While the underlaying Array that holds the actual listeners is locked, but because the ListenerList::call builds a loop around the array, the size of the array can change at any point during looping.
The trivial solution would be to also lock the mutex on ListenerList::add, ListenerList::remove and `ListenerList::clear’:

void add (ListenerClass* listenerToAdd)
{
    typename ArrayType::ScopedLockType lock (listeners.getLock());
    if (listenerToAdd != nullptr)
        listeners.addIfNotAlreadyThere (listenerToAdd);
    else
        jassertfalse;  // Listeners can't be null pointers!
}
.... 
void remove (ListenerClass* listenerToRemove)
{
    typename ArrayType::ScopedLockType lock (listeners.getLock());
    jassert (listenerToRemove != nullptr); // Listeners can't be null pointers!
    listeners.removeFirstMatchingValue (listenerToRemove);
}
....
void clear()
{
    typename ArrayType::ScopedLockType lock (listeners.getLock());
    listeners.clear();
}

Any thoughts on this?
Best, Stephan

You’re missing the fact that the listeners array that is being used internally is of type juce::Array, which takes a CriticalSection type as a generic parameter. This CriticalSection is used to guard calls to juce::Array::addIfNotAlreadyThere and juce::Array::removeFirstMatchingValue. Therefore, these functions are thread-safe.

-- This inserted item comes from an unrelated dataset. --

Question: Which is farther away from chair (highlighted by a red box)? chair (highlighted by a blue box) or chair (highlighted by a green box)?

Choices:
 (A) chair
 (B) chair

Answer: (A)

In fact, if you look closely, this CriticalSection is the one that’s being used to guard the call to juce::ListenerList::call!

Beware though:
By default, juce::ListenerList uses a juce::Array<ListenerClass*>, which in turn defaults to using a juce::DummyCriticalSection. This DummyCriticalSection doesn’t actually do any locking, so by default, calls to juce::ListenerList::call aren’t actually thread-safe!

If you need your ListenerList to be thread-safe, use a juce::ListenerList<YourListenerClass, juce::Array<YourListenerClass*, juce::CriticalSection>>. Have fun! :blush:

1 Like

Oh ok i see! Well, i encountered this problem on the ListenerList in AudioProcessorValueTreeState.

There in the private section the Parameter-Listener-List is declared as

...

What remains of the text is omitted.